List of tasks:
1 > Copy the part of the thumb-position discussion from "My thumb is" to "not prescriptive....for me." word for word.
2 > Using the thumb-position discussion, decide whether each statement agrees with it. Answer yes or no, and quote the words that decide it.
(a) Tom Petty's guitar instructor insisted that he keep his thumb behind the neck.
(b) A classical guitar has a neck about 2 inches wide.
(c) The player who always keeps the thumb behind the neck uses a strap on the soprano.
3 > According to the thumb-position discussion, why don't the classical guitar "rules" about the thumb apply to the ukulele? Answer in one to three sentences.

Provided passage:

My thumb is going to go wherever it needs to go to comfortably play whatever I'm playing, I have no concern whether it is the "proper" technique or not. Like you, the only time I use "proper" technique with the thumb behind the neck is when I do barre chords. It reminds me of the story I read in one of Tom Petty's biographies. He was taking guitar lessons where the instructor insisted that he use proper technique with his thumb behind the neck of the guitar. It was because of that he quit taking lessons because he wanted to play with his thumb over the top of the neck which was more comfortable and because that was how a certain guitarist he admired played.
 
The "proper" technique -for me- is the one that works for me. I like to see how other players position themselves for the same/similar cord OR cord progression, but that only offers ideas, not prescriptive....for me.
 
How to hold your ukulele. From the Ukulele Underground YouTube channel. James Hill and Craig Chee have very similar videos on YouTube. I think keeping your thumb behind the neck all the time really only works if you rely on a strap to hold the neck up and you are mostly playing first-position chords.
 
I'm pretty sure this is coming from the classical guitar players who have added the ukulele to their repertoire. With a classical guitar, you have a 2-inch-wide neck/fretboard. If you hook your thumb over the top, it's going to be difficult to play certain chord and finger positions. A ukulele has a much narrower neck (and fewer strings) so the classical guitar "rules" really don't apply. Do whatever makes you comfortable and facilitates making music.
 
I think keeping your thumb behind the neck all the time really only works if you rely on a strap to hold the neck up and you are mostly playing first-position chords.
I always play with my thumb behind the neck and it feels really awkward to do it the other way. It may be the size of my hands or what I am used to. I think as some say, whatever works for you. I would add- as long as it does not negatively affect your playing. FWIW- I play up and down the neck on soprano and don't use a strap, although I generally play seated.

Having been a musician for many years, I have come to believe that whatever works for the individual player is right. It is all about the music coming out of the instrument, not how it looks or what the "rules" are. Dizzy Gillespie played trumpet with a rather unorthodox embouchure, but it worked for him.

(Items from a data source)
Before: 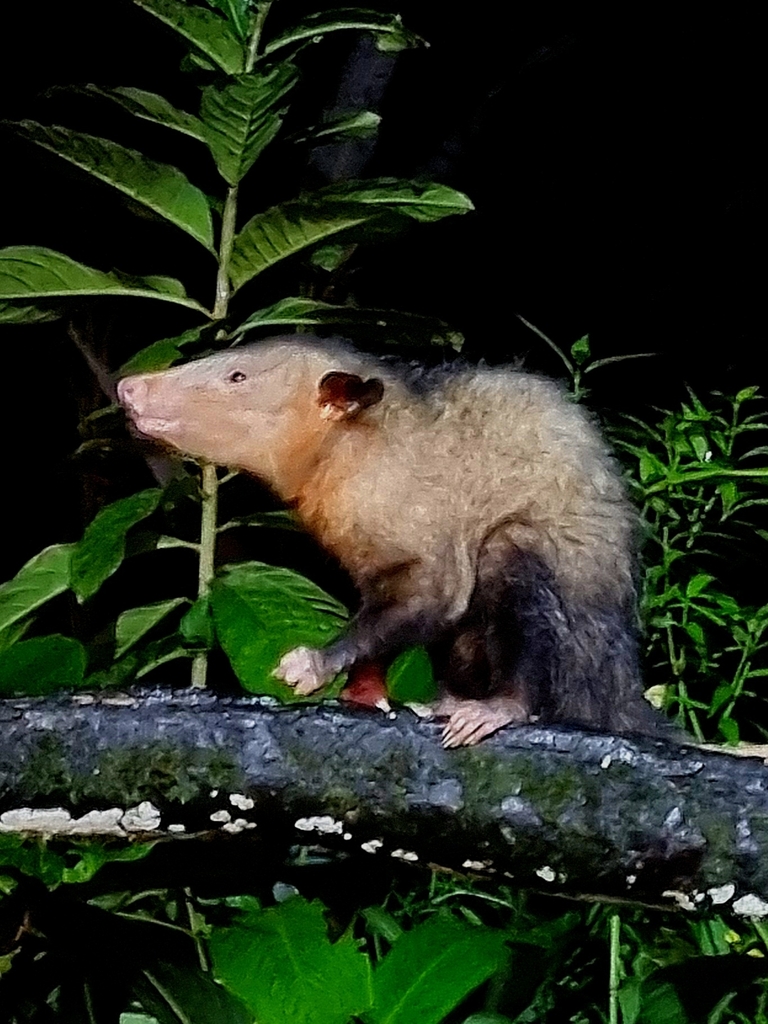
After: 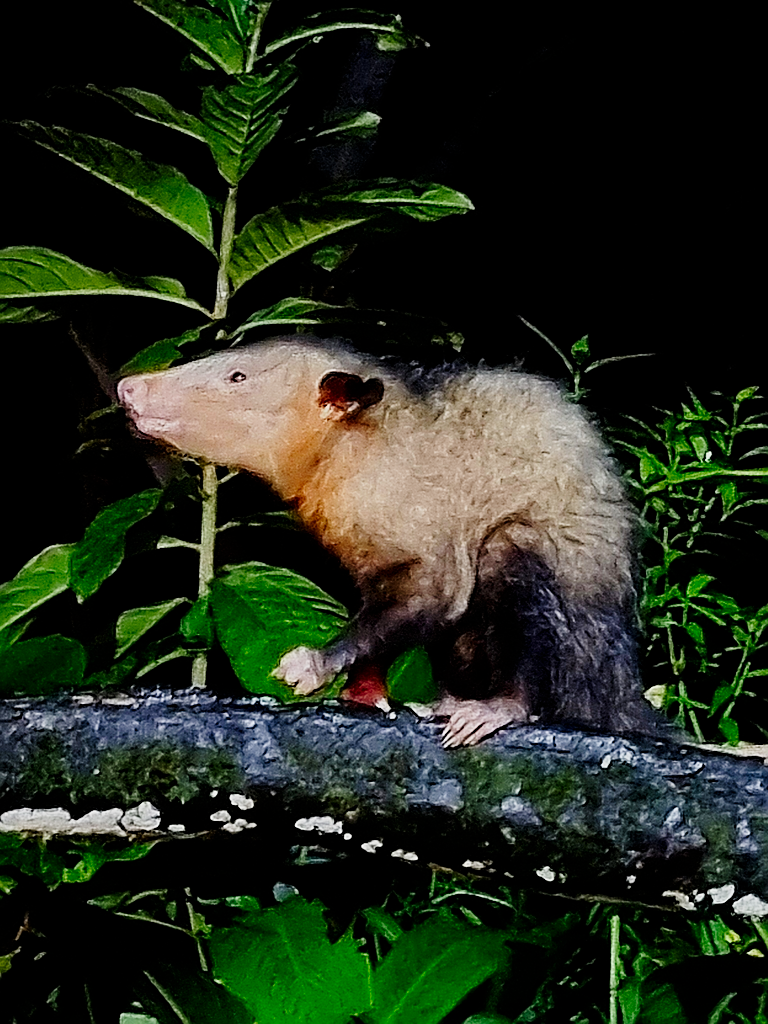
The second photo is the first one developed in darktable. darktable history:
tone curve: curves: ch0 [(0, 0) (0.049, 0.01) (0.154, 0.081) (0.491, 0.519) (0.748, 0.765) (1, 0.919)]; ch1 [(0, 0) (0.172, 0.123) (0.317, 0.272) (0.401, 0.422) (0.499, 0.497) (0.531, 0.54) (0.615, 0.603) (0.741, 0.783) (1, 1)]; ch2 [(0, 0) (0.411, 0.424) (0.483, 0.478) (0.544, 0.56) (0.686, 0.638) (1, 1)], preserve colors none
sharpen: on, module defaults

Final results:
1 >
My thumb is going to go wherever it needs to go to comfortably play whatever I'm playing, I have no concern whether it is the "proper" technique or not. Like you, the only time I use "proper" technique with the thumb behind the neck is when I do barre chords. It reminds me of the story I read in one of Tom Petty's biographies. He was taking guitar lessons where the instructor insisted that he use proper technique with his thumb behind the neck of the guitar. It was because of that he quit taking lessons because he wanted to play with his thumb over the top of the neck which was more comfortable and because that was how a certain guitarist he admired played.
 
The "proper" technique -for me- is the one that works for me. I like to see how other players position themselves for the same/similar cord OR cord progression, but that only offers ideas, not prescriptive....for me.

2 >
(a) Yes: "the instructor insisted that he use proper technique with his thumb behind the neck of the guitar"
(b) Yes: "With a classical guitar, you have a 2-inch-wide neck/fretboard."
(c) No: "I play up and down the neck on soprano and don't use a strap"

3 > A classical guitar has a 2-inch-wide neck, so hooking the thumb over the top makes certain chord and finger positions hard to play. A ukulele has a much narrower neck and fewer strings, so those rules don't carry over.